■ **Описание задания**
Изложите содержание приведенного ниже отрывка в двух предложениях.

ВР: Знаете, мне, кстати, пришла в голову, по-моему, хорошая мысль. Знаете, как нам надо будет ещё разок побеседовать? Взять фотографии, их смотреть, и вы будете рассказывать о них.

МШ: Да, это хорошая мысль. Да, во-первых, потому что много действительно «живых» фотографий, и с ними связаны какие-то картинки. Картинки и воспоминания. Да, это хорошая вещь.

ВР: Теперь, вот… Много раз встречается у Евгения Львовича такое выражение - «Институт опережающих исследований». Но, насколько я понимаю, - в двух контекстах. Вот есть поздний, с Громыко это связано, самый поздний, бланки такие с «Победителем Ямы». А второй, совершенно независимый от этого, связан с вашим отроческим периодом, когда компания… как я понял, это тоже называлось «Институт опережающих исследований»… Маша Оганисьян, вы, Слуцкий…

МШ: Косарев, Оля Гавриленко… Да-да, было такое.

ВР: Вот что это такое было вообще? Во-первых, какую цель преследовал Евгений Львович?

МШ: Мне сложно сказать, я думаю, что это была цель… развитие и работа над собой для участников. Читались разные книжки, переводились… Маша Оганисьян переводила книгу по И-Цзину Рихарда Вильгельма, я переводила книжку по астрологии. И мы обменивались этими переводами, и их обсуждали.

ВР: А вот что значит обсуждали? Всё таки, как это было?

МШ: Ну, мы сидели в его комнате. Папа, безусловно, что-то рассказывал… Собственно, да, обсуждением это назвать сложно, потому что, так или иначе, в основном всегда говорил, конечно, он. Это безусловно так.
Вы знаете, у меня, если честно, сохранились не очень чёткие воспоминания об этом, во-первых, просто потому, что у меня, действительно, очень плохая память вдаль. Я помню очень сильно, образно какие-то события, которые очень сильно на меня повлияли - в подробностях, там с запахом, цветами и так далее, со звуками… И у меня хорошая близкая память. Но вдаль я помню плохо. Поэтому не стану говорить, чтобы не соврать.

■ **Предоставленные данные**
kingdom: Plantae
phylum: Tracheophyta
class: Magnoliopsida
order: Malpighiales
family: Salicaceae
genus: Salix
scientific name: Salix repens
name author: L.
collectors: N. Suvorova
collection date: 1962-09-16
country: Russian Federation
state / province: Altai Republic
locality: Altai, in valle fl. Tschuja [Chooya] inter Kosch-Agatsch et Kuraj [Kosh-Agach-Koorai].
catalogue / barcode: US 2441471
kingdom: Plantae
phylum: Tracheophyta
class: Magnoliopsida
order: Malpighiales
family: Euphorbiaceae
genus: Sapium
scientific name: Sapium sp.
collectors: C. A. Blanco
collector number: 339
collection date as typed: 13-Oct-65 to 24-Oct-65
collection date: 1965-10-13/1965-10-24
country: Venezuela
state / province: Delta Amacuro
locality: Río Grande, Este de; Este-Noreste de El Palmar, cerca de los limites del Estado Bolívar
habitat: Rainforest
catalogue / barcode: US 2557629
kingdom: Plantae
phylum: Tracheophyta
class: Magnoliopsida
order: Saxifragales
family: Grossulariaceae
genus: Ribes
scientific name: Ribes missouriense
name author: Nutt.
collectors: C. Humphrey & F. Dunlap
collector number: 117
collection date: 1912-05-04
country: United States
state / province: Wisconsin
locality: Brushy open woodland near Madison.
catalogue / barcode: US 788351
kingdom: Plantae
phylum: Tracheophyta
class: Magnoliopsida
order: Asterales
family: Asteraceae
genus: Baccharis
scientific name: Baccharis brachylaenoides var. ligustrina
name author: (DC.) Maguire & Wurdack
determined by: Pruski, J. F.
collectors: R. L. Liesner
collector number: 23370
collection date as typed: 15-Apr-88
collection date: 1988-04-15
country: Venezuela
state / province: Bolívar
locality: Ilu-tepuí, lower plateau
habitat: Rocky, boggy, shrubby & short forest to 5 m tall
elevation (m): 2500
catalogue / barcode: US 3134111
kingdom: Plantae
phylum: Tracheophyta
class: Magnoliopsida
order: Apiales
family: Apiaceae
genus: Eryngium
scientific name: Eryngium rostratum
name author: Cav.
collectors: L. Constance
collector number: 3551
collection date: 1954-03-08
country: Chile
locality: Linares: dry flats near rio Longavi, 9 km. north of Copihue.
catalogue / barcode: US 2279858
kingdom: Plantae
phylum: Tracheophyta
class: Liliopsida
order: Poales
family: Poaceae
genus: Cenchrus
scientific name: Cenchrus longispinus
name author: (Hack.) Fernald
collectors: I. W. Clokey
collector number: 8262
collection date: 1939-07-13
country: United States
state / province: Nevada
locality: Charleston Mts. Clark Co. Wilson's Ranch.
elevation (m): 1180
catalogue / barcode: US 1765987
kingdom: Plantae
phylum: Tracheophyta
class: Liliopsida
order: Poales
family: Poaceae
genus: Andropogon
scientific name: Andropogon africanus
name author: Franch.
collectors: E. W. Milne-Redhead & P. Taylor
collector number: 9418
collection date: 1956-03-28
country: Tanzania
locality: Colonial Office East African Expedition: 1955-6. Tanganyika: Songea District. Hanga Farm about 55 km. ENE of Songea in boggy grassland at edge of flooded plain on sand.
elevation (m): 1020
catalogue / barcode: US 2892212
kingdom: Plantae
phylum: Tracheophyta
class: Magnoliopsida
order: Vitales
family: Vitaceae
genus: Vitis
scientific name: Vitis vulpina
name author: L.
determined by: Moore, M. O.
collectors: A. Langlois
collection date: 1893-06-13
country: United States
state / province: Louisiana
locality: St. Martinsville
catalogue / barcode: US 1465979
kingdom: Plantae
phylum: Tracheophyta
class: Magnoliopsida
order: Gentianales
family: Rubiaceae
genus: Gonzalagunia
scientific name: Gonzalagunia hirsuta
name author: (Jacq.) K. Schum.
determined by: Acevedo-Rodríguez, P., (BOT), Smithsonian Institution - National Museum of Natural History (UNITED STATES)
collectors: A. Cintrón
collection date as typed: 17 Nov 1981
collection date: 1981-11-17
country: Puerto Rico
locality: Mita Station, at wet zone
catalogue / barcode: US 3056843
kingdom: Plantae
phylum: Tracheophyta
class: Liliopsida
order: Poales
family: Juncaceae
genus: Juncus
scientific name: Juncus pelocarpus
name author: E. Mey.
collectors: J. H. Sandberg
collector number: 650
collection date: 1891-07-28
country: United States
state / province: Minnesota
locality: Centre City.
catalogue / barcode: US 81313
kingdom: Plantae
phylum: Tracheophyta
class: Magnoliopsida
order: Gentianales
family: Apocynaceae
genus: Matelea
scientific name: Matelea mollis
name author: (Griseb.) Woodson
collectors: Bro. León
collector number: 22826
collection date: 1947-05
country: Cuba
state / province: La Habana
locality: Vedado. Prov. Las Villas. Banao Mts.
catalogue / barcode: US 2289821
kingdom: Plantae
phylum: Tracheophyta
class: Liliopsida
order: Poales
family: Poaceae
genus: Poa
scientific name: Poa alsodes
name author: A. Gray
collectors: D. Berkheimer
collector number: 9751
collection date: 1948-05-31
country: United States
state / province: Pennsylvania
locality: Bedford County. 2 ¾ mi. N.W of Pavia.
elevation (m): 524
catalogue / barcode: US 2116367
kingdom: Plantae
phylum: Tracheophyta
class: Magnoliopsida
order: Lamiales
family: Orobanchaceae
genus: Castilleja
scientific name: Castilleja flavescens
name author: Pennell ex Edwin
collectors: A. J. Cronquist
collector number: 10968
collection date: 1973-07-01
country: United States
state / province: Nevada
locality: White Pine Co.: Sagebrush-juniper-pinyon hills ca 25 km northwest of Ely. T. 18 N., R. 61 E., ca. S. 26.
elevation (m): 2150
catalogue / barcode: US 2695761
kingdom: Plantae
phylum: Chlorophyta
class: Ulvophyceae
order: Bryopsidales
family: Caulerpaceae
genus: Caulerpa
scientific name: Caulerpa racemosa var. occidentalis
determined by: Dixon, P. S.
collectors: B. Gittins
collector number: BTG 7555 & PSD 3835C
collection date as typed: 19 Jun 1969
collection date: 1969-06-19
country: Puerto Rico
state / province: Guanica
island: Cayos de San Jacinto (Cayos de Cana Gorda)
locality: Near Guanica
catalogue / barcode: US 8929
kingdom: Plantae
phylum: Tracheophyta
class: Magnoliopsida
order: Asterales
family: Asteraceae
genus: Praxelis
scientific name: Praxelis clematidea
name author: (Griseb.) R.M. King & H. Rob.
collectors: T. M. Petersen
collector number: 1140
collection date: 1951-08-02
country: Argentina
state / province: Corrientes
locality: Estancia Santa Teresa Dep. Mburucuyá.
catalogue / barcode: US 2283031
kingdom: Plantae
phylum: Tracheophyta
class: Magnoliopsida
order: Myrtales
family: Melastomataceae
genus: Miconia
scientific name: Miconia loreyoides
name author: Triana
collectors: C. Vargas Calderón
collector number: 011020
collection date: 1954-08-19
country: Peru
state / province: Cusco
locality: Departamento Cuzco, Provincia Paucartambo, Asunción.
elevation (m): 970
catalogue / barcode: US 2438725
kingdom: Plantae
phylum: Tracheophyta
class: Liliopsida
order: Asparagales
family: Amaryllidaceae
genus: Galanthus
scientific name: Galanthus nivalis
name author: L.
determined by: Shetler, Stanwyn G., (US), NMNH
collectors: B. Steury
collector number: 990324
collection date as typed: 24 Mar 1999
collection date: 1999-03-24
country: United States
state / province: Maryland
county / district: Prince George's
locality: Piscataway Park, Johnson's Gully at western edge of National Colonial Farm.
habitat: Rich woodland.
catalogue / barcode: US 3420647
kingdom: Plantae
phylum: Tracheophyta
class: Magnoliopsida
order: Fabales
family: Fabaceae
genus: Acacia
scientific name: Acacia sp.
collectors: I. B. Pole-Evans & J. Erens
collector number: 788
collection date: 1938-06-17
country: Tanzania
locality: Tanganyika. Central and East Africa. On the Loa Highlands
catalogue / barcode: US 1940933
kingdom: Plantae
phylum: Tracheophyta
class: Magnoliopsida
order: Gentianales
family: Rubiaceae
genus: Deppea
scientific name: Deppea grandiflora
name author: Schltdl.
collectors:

■ **Ответ на задание**
Один из собеседников предлагает еще раз побеседовать, разглядывая фотографии, а затем спрашивает о «Институте опережающих исследований», который существовал в отроческие годы его собеседницы. Она считает, что целью были развитие участников и работа над собой: они читали и переводили книги и обсуждали переводы, хотя говорил в основном Евгений Львович, а подробнее рассказывать она не хочет из-за плохой памяти на давние события.